Consent of Raymond James & Associates, Inc.

Raymond James & Associates, Inc. or "Raymond James" consents to the inclusion and description of our opinion letter dated October 8, 2014 to the Board of Directors of Dawson Geophysical Company included as Annex B to the Joint Proxy Statement/Prospectus of TGC Industries, Inc. which forms the Registration Statement on Form S-4 and the references to our firm in such Joint Proxy Statement/Prospectus under the headings of "Summary—Opinion of Raymond James & Associates, Inc., Financial Advisor to Dawson," "The Merger—Background of the Merger," "The Merger—Dawson's Reasons for the Merger," "The Merger—Recommendation of the Dawson Board of Directors," and "The Merger—Opinion of Dawson's Financial Advisor."

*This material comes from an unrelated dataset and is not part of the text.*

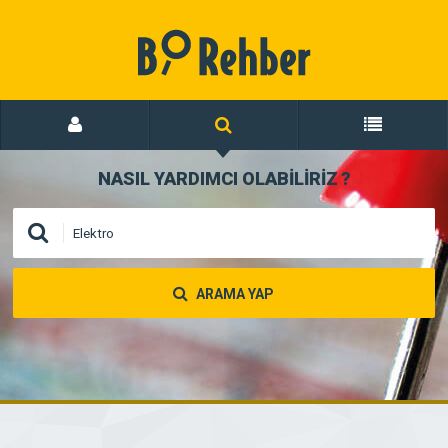
NASIL YARDIMCI OLABİLİRİZ
?
ARAMA YAP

In giving such consent, we do not admit that we come within the category of persons whose consent is required under Section 7 of the Securities Act of 1933, as amended, or the rules and regulations of the Securities and Exchange Commission promulgated thereunder, nor do we admit that we are experts with respect to any part of such Registration Statement within the meaning of the terms "experts" as used in the Securities Act of 1933, as amended, or the rules and regulations of the Securities and Exchanges Commission thereunder.

/s/ Raymond James & Associates, Inc.